IE 11 is not supported. For an optimal experience visit our site on another browser.

Cloning SpaceShipOne

If you're a fan of SpaceShipOne, the world's first privately developed manned spacecraft, it's pretty hard to beat last year's act at the EAA AirVenture show in Oshkosh, Wis., when the historic rocket plane was flown in for an appearance on the way to the Smithsonian. But today, AirVenture is unveiling a replica in its Oshkosh museum that can do something the original is no longer able to accomplish.

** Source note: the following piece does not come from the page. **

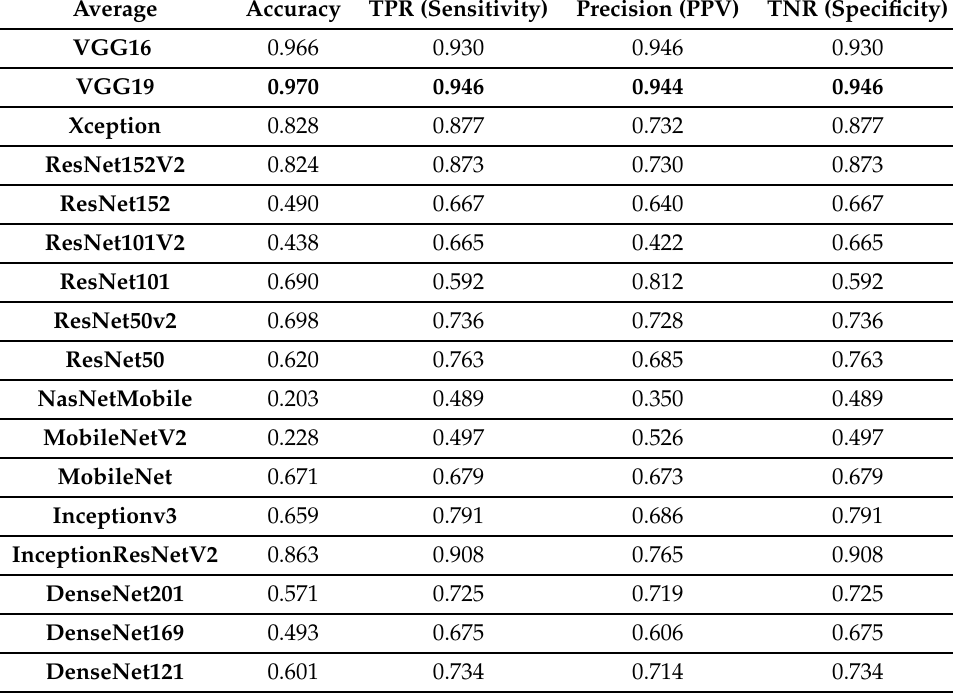
Table 10. 3 Folds Average CNN test results using PhysioNet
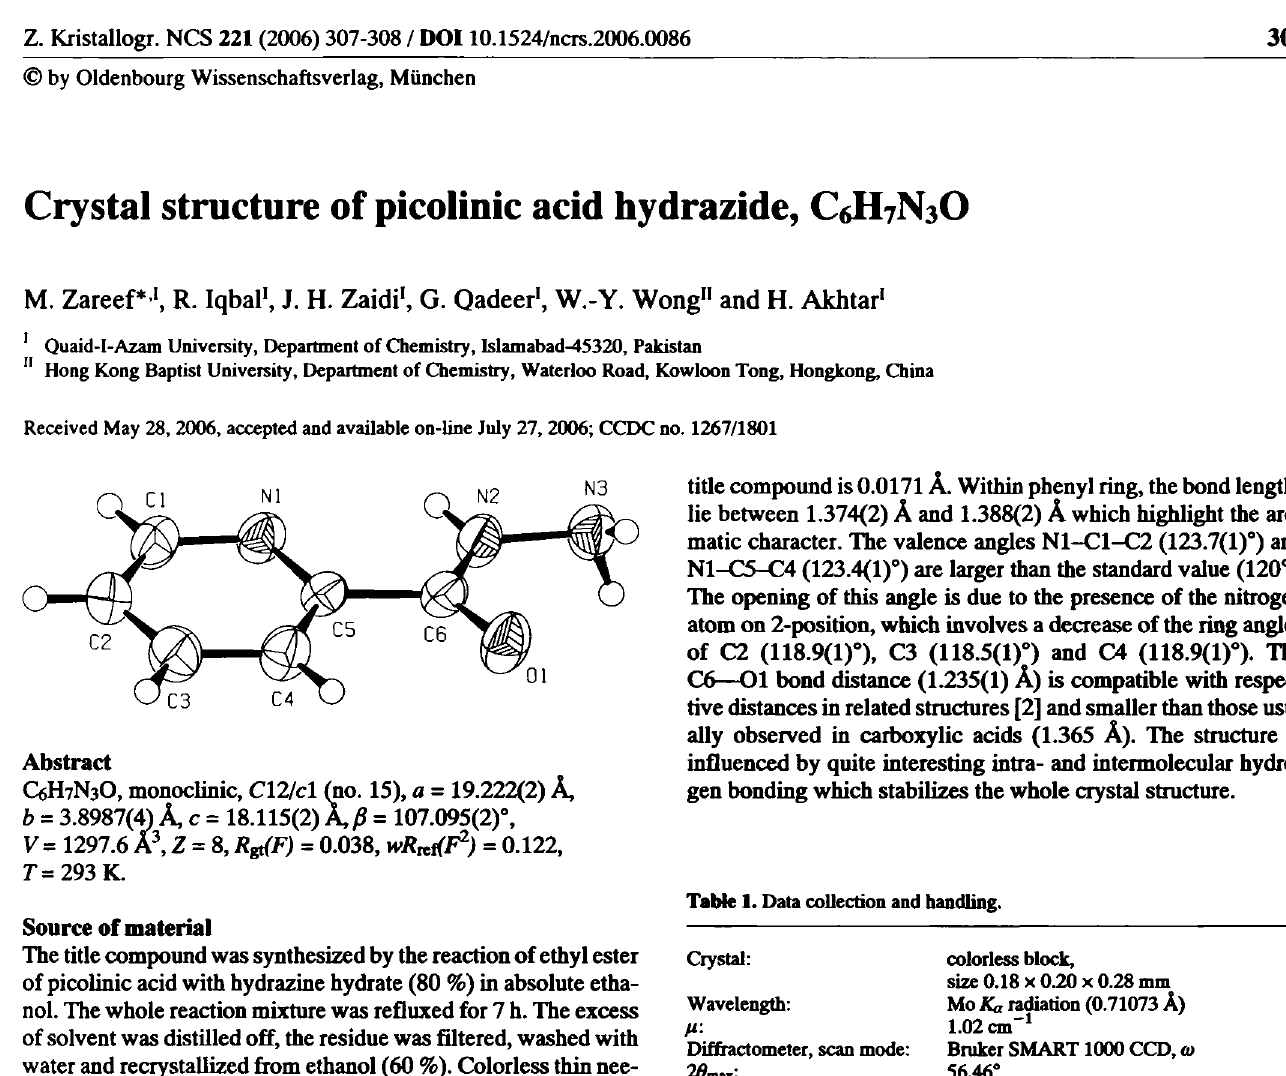
Table 2. Atomic coordinates and displacement parameters (in A 2 ).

Don't expect the replica to zoom out of the place where it's hung in the AirVenture Museum to the edge of outer space, like its forebear did back in 2004 to win the $10 million Ansari X Prize. But the SpaceShipClone will be able to fold its wings into the "shuttlecock feather" configuration that SpaceShipOne used during its descent.

EAA AirVenture Museum
SpaceShipOne museum replica assumes the feathered position.
You can see the folding trick in the images and video offered on this museum Web page. "They plan to show a SpaceShipOne video every hour that interacts with lights on the replica as it feathers in sync with the video flight footage," spacecraft designer Burt Rutan told me in an e-mail during the buildup to today's exhibit dedication.

Rutan regards the "feathering" action of the wings as one of the project's chief innovations, since it made SpaceShipOne's "carefree re-entry" possible. And he'll use the trick again in the next-generation SpaceShipTwo that is due for its rollout a little more than a year from now. A fleet of SpaceShipTwos could start carrying paying passengers into space by 2008 or so.

Rutan said he had hoped the wings could have been folded and unfolded on the original SpaceShipOne in the Smithsonian's National Air and Space Museum.

"I wanted the NASM in D.C. to feather the real ship on odd years," he wrote, "but they placed it so the tails would hit the Spirit of St. Louis."